***** INFORMATION PROVIDED

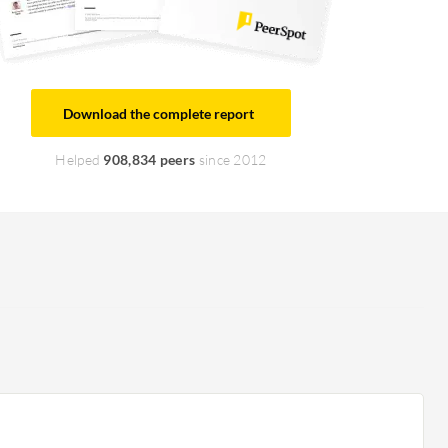
Download the complete report
Helped
908,834 peers
since 2012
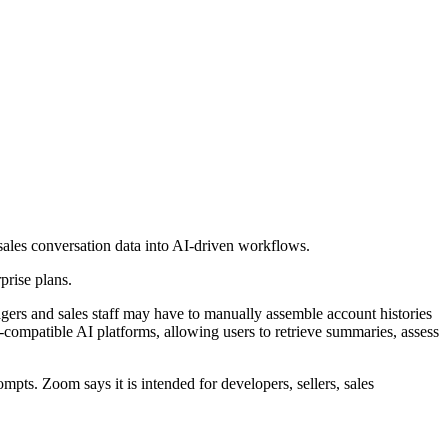
les conversation data into AI-driven workflows.
prise plans.
agers and sales staff may have to manually assemble account histories
compatible AI platforms, allowing users to retrieve summaries, assess
ts. Zoom says it is intended for developers, sellers, sales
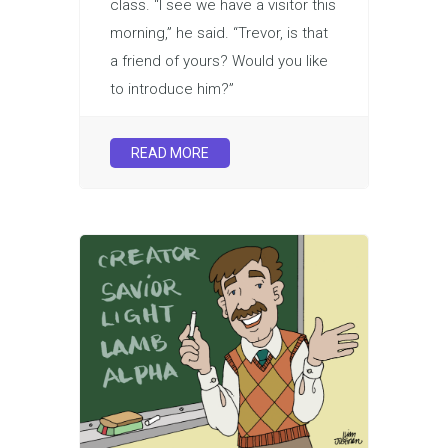
class. “I see we have a visitor this
morning,” he said. “Trevor, is that
a friend of yours? Would you like
to introduce him?”
READ MORE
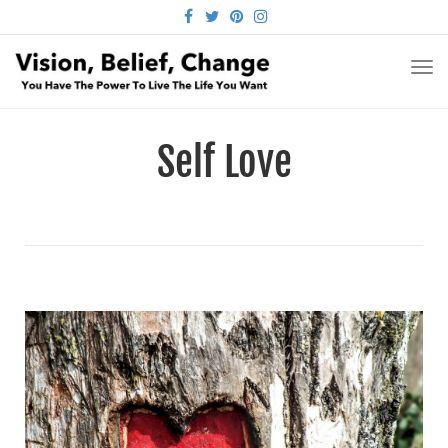
FACEBOOK
TWITTER
PINTEREST
INSTAGRAM
TO
NA
Self Love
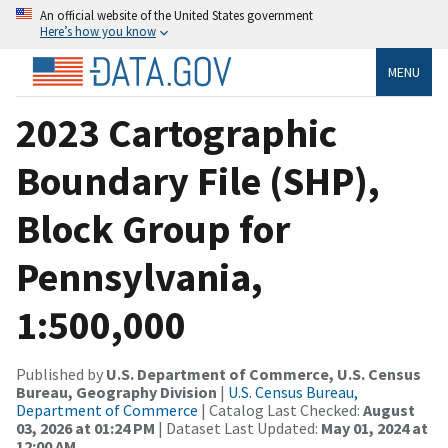
An official website of the United States government
Here’s how you know
MENU
2023 Cartographic
Boundary File (SHP),
Block Group for
Pennsylvania,
1:500,000
Published by
U.S. Department of Commerce, U.S. Census
Bureau, Geography Division
|
U.S. Census Bureau,
Department of Commerce
| Catalog Last Checked:
August
03, 2026 at 01:24 PM
| Dataset Last Updated:
May 01, 2024 at
12:00 AM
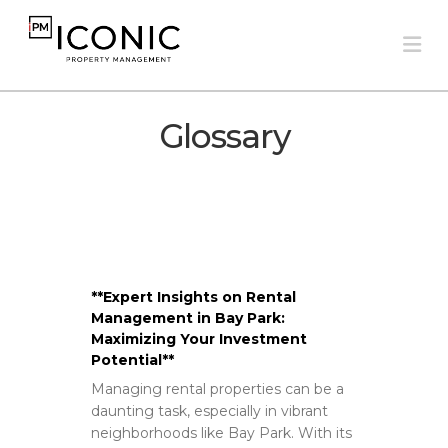
Na
Glossary
**Expert Insights on Rental
Management in Bay Park:
Maximizing Your Investment
Potential**
Managing rental properties can be a
daunting task, especially in vibrant
neighborhoods like Bay Park. With its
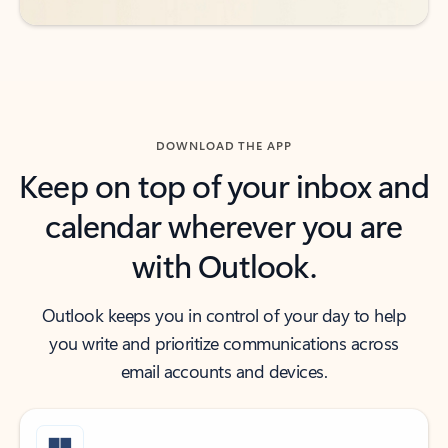
DOWNLOAD THE APP
Keep on top of your inbox and
calendar wherever you are
with Outlook.
Outlook keeps you in control of your day to help
you write and prioritize communications across
email accounts and devices.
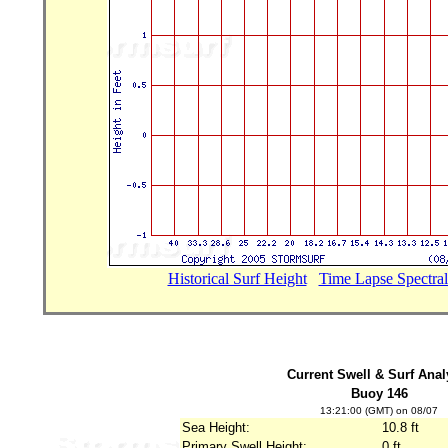
Historical Surf Height
...
Time Lapse Spectral
Current Swell & Surf Anal
Buoy 146
13:21:00 (GMT) on 08/07
Sea Height:
10.8 ft
Primary Swell Height:
0 ft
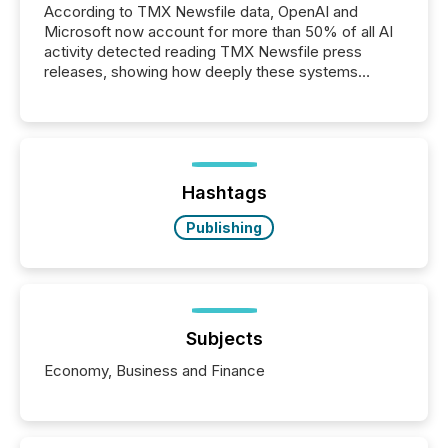
According to TMX Newsfile data, OpenAI and
Microsoft now account for more than 50% of all AI
activity detected reading TMX Newsfile press
releases, showing how deeply these systems
engage with corporate news.
Hashtags
Publishing
Subjects
Economy, Business and Finance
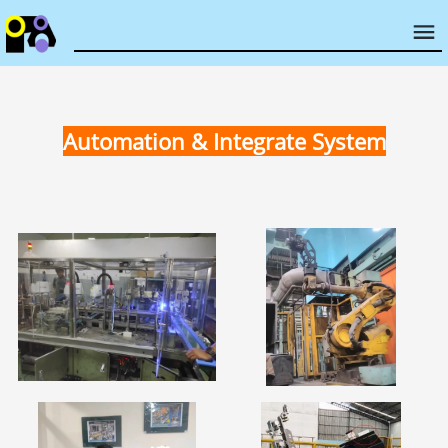
Automation & Integrate System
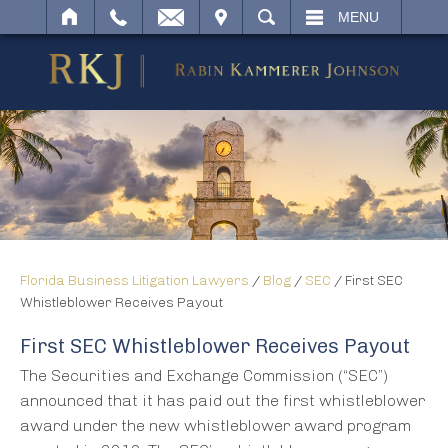
IT
SEARCH
MENU
Florida Business Litigation Lawyers
/
Blog
/
SEC
/
First SEC
Whistleblower Receives Payout
First SEC Whistleblower Receives Payout
The Securities and Exchange Commission (“SEC”)
announced that it has paid out the first whistleblower
award under the new whistleblower award program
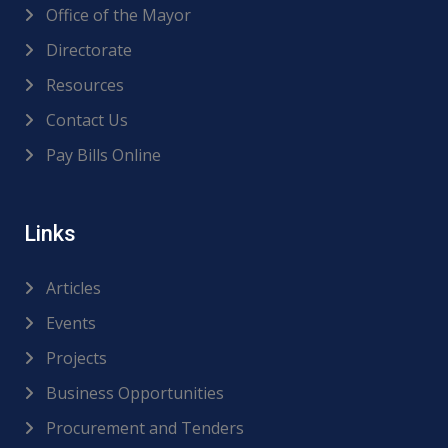
Office of the Mayor
Directorate
Resources
Contact Us
Pay Bills Online
Links
Articles
Events
Projects
Business Opportunities
Procurement and Tenders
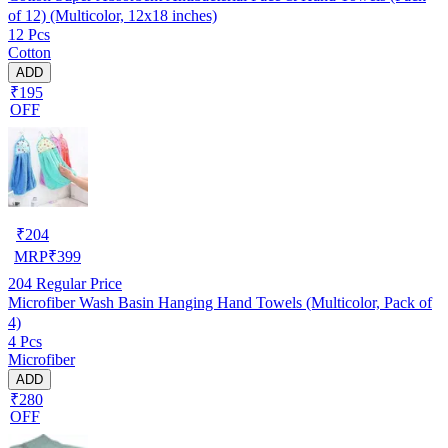
of 12) (Multicolor, 12x18 inches)
12 Pcs
Cotton
ADD
₹195
OFF
₹
204
MRP
₹
399
204
Regular Price
Microfiber Wash Basin Hanging Hand Towels (Multicolor, Pack of
4)
4 Pcs
Microfiber
ADD
₹280
OFF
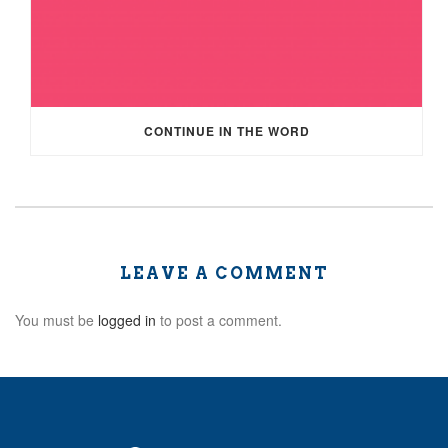
CONTINUE IN THE WORD
LEAVE A COMMENT
You must be
logged in
to post a comment.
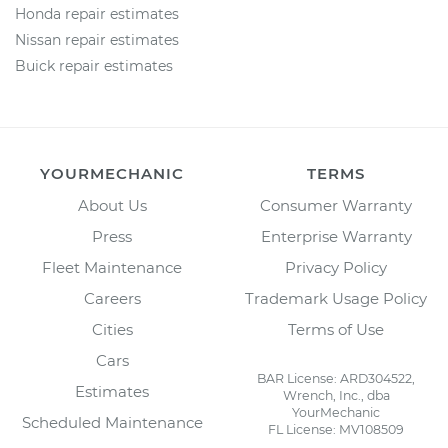
Honda repair estimates
Nissan repair estimates
Buick repair estimates
YOURMECHANIC
TERMS
About Us
Consumer Warranty
Press
Enterprise Warranty
Fleet Maintenance
Privacy Policy
Careers
Trademark Usage Policy
Cities
Terms of Use
Cars
BAR License: ARD304522,
Estimates
Wrench, Inc., dba
YourMechanic
Scheduled Maintenance
FL License: MV108509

**********

## ASSIGNMENT
Retype all the data exactly, please, without pictures.

## YOUR SOLUTION
Download the complete report
Helped
908,834 peers
since 2012
les conversation data into AI-driven workflows.
prise plans.
agers and sales staff may have to manually assemble account histories
compatible AI platforms, allowing users to retrieve summaries, assess
ts. Zoom says it is intended for developers, sellers, sales
class. “I see we have a visitor this
morning,” he said. “Trevor, is that
a friend of yours? Would you like
to introduce him?”
READ MORE
FACEBOOK
TWITTER
PINTEREST
INSTAGRAM
TO
NA
Self Love
An official website of the United States government
Here’s how you know
MENU
2023 Cartographic
Boundary File (SHP),
Block Group for
Pennsylvania,
1:500,000
Published by
U.S. Department of Commerce, U.S. Census
Bureau, Geography Division
|
U.S. Census Bureau,
Department of Commerce
| Catalog Last Checked:
August
03, 2026 at 01:24 PM
| Dataset Last Updated:
May 01, 2024 at
12:00 AM
Na
Glossary
**Expert Insights on Rental
Management in Bay Park:
Maximizing Your Investment
Potential**
Managing rental properties can be a
daunting task, especially in vibrant
neighborhoods like Bay Park. With its
DOWNLOAD THE APP
Keep on top of your inbox and
calendar wherever you are
with Outlook.
Outlook keeps you in control of your day to help
you write and prioritize communications across
email accounts and devices.
Historical Surf Height
...
Time Lapse Spectral
Current Swell & Surf Anal
Buoy 146
13:21:00 (GMT) on 08/07
Sea Height:
10.8 ft
Primary Swell Height:
0 ft
According to TMX Newsfile data, OpenAI and
Microsoft now account for more than 50% of all AI
activity detected reading TMX Newsfile press
releases, showing how deeply these systems
engage with corporate news.
Hashtags
Publishing
Subjects
Economy, Business and Finance
Automation & Integrate System
IT
SEARCH
MENU
Florida Business Litigation Lawyers
/
Blog
/
SEC
/
First SEC
Whistleblower Receives Payout
First SEC Whistleblower Receives Payout
The Securities and Exchange Commission (“SEC”)
announced that it has paid out the first whistleblower
award under the new whistleblower award program
Office of the Mayor
Directorate
Resources
Contact Us
Pay Bills Online
Links
Articles
Events
Projects
Business Opportunities
Procurement and Tenders
of 12) (Multicolor, 12x18 inches)
12 Pcs
Cotton
ADD
₹195
OFF
₹
204
MRP
₹
399
204
Regular Price
Microfiber Wash Basin Hanging Hand Towels (Multicolor, Pack of
4)
4 Pcs
Microfiber
ADD
₹280
OFF
CONTINUE IN THE WORD
LEAVE A COMMENT
You must be
logged in
to post a comment.
Honda repair estimates
Nissan repair estimates
Buick repair estimates
YOURMECHANIC
TERMS
About Us
Consumer Warranty
Press
Enterprise Warranty
Fleet Maintenance
Privacy Policy
Careers
Trademark Usage Policy
Cities
Terms of Use
Cars
BAR License: ARD304522,
Estimates
Wrench, Inc., dba
YourMechanic
Scheduled Maintenance
FL License: MV108509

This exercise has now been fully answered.